As published as an editorial in the New Haven Register, February 17, 2009.

Stem Cell Research Advances in State

President Barack Obama is expected to reverse a Bush administration policy that effectively strangled federal aid in the enormously promising field of embryonic stem cells. The undifferentiated cells that have the capacity to grow into any specialized cells open wide possibilities for the repair of damage caused by illness or injury.

Stem cell research did not end after President George W. Bush restricted federal research aid to only a handful of stem cell colonies that existed in 2001. Because of the age, possible contamination and limited number of these stem cells, scientists complained that their research was being severely hampered.

With research in the United States in jeopardy of slipping behind that in other countries, Connecticut and other states stepped in to pay for the research.
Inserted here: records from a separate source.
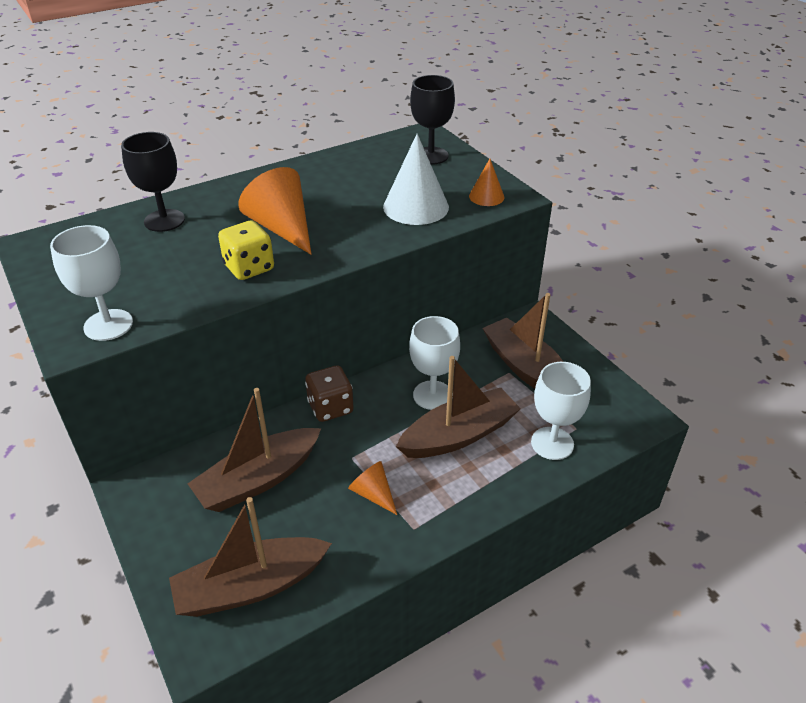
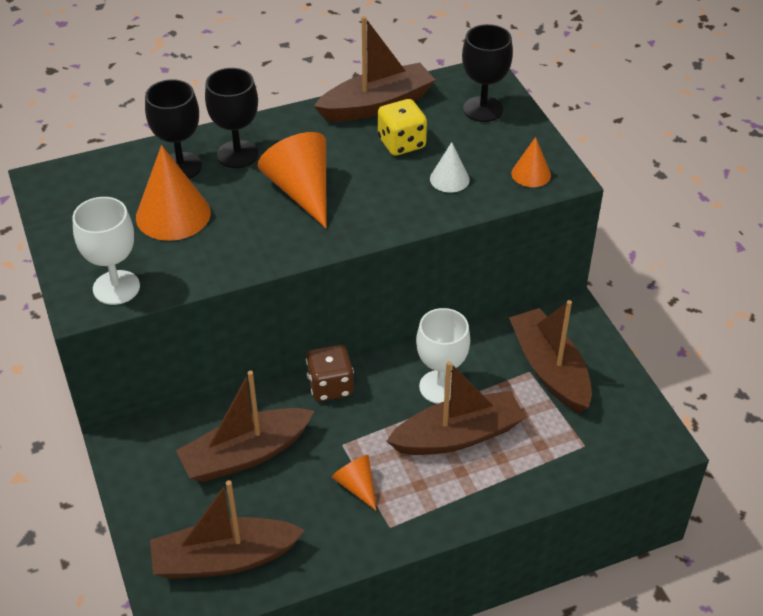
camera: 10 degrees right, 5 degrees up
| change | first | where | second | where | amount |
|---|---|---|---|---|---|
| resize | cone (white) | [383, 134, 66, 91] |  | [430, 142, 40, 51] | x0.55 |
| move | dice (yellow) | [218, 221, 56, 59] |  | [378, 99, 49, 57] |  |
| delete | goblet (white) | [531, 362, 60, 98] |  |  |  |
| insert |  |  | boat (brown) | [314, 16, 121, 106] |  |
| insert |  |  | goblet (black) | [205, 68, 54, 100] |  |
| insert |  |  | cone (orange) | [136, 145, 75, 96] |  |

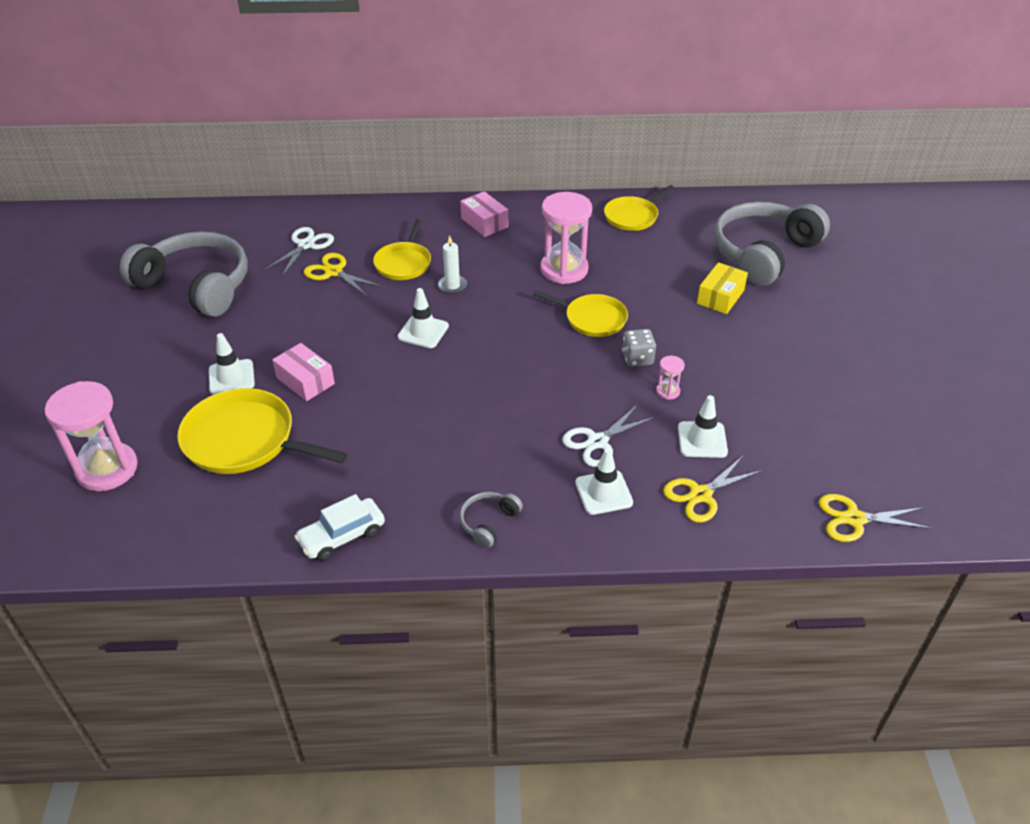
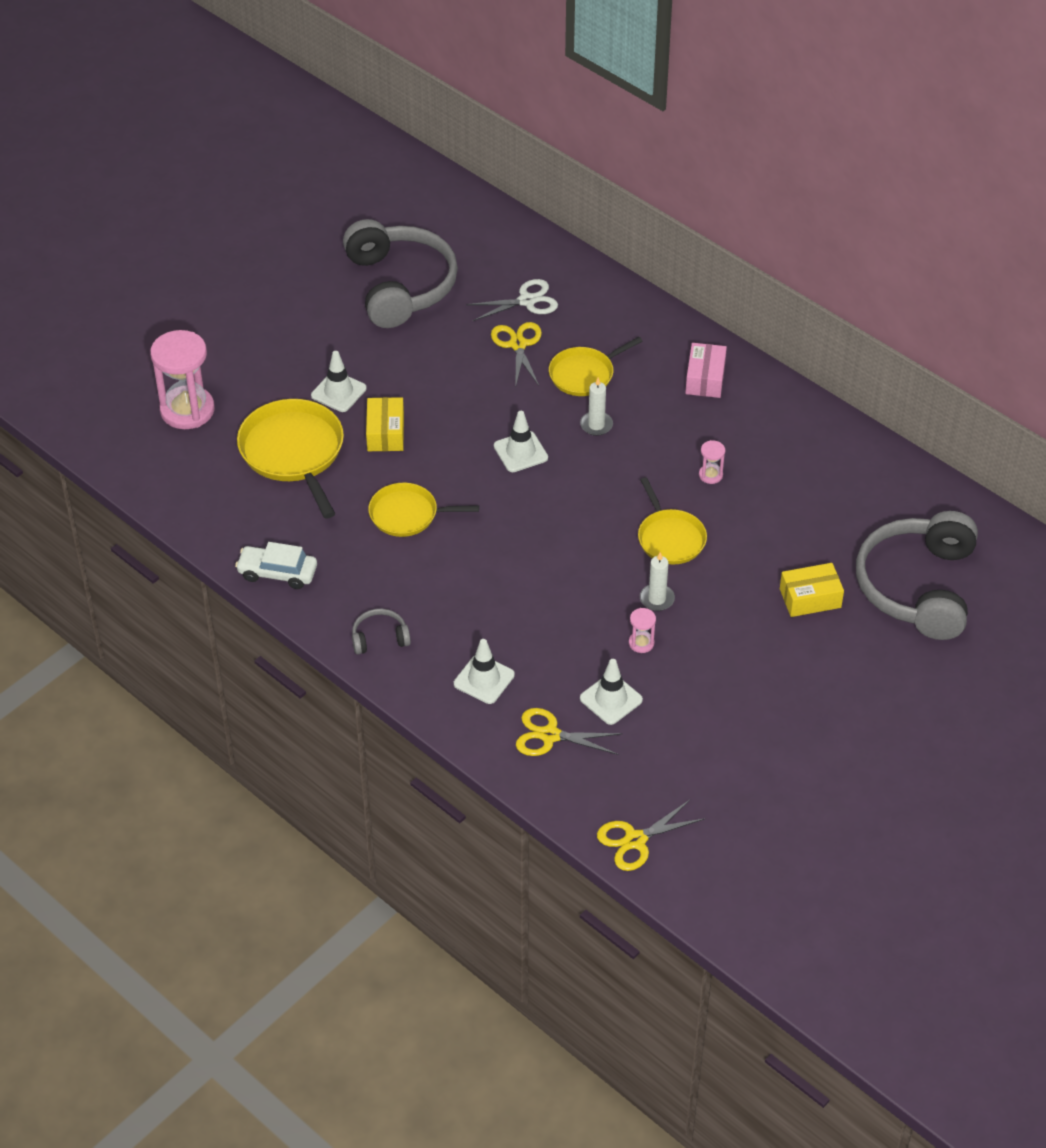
camera: 45 degrees right, 5 degrees up
| change | first | where | second | where | amount |
|---|---|---|---|---|---|
| move | pan (yellow) | [604, 185, 70, 46] |  | [368, 483, 111, 54] |  |
| resize | hourglass (pink) | [540, 192, 52, 92] |  | [699, 440, 26, 44] | x0.44 |
| rotate | headphones (grey) | [714, 202, 116, 84] |  | [856, 511, 122, 129] | 75 degrees counterclockwise |
| replace | dice (grey) | [622, 329, 34, 38] | candle (white) | [640, 552, 35, 59] |  |
| recolor | box (pink) | [272, 343, 63, 58] | box (yellow) | [366, 397, 38, 54] |  |
| delete | scissors (white) | [562, 404, 93, 63] |  |  |  |
| rotate | scissors (yellow) | [819, 494, 113, 48] |  | [597, 799, 108, 72] | 75 degrees counterclockwise |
Gov. M. Jodi Rell and the legislature recognized the significance of the research and its potential economic impact for the state's biotechnology sector. Connecticut was one of the first states to fund this basic research. In 2005, the legislature approved $100 million in grants to researchers over 10 years.

Since then, grants have gone to Yale and Wesleyan universities and the University of Connecticut. The University of Connecticut's Health Center used a 2007 grant to establish an embryonic stem cell laboratory. That laboratory now has produced two stem cell lines, or colonies. Stem cell lines created since the 2001 federal ban are highly prized by researchers. UConn is one of only a few universities to have produced fresh stem cell lines.

This feat means that even if the federal restrictions are lifted, Connecticut scientists will remain in the forefront of this work. The foresight of lawmakers has made the state a center for research that one day may yield treatments for spinal cord injuries and diseases such as Alzheimer's and juvenile diabetes.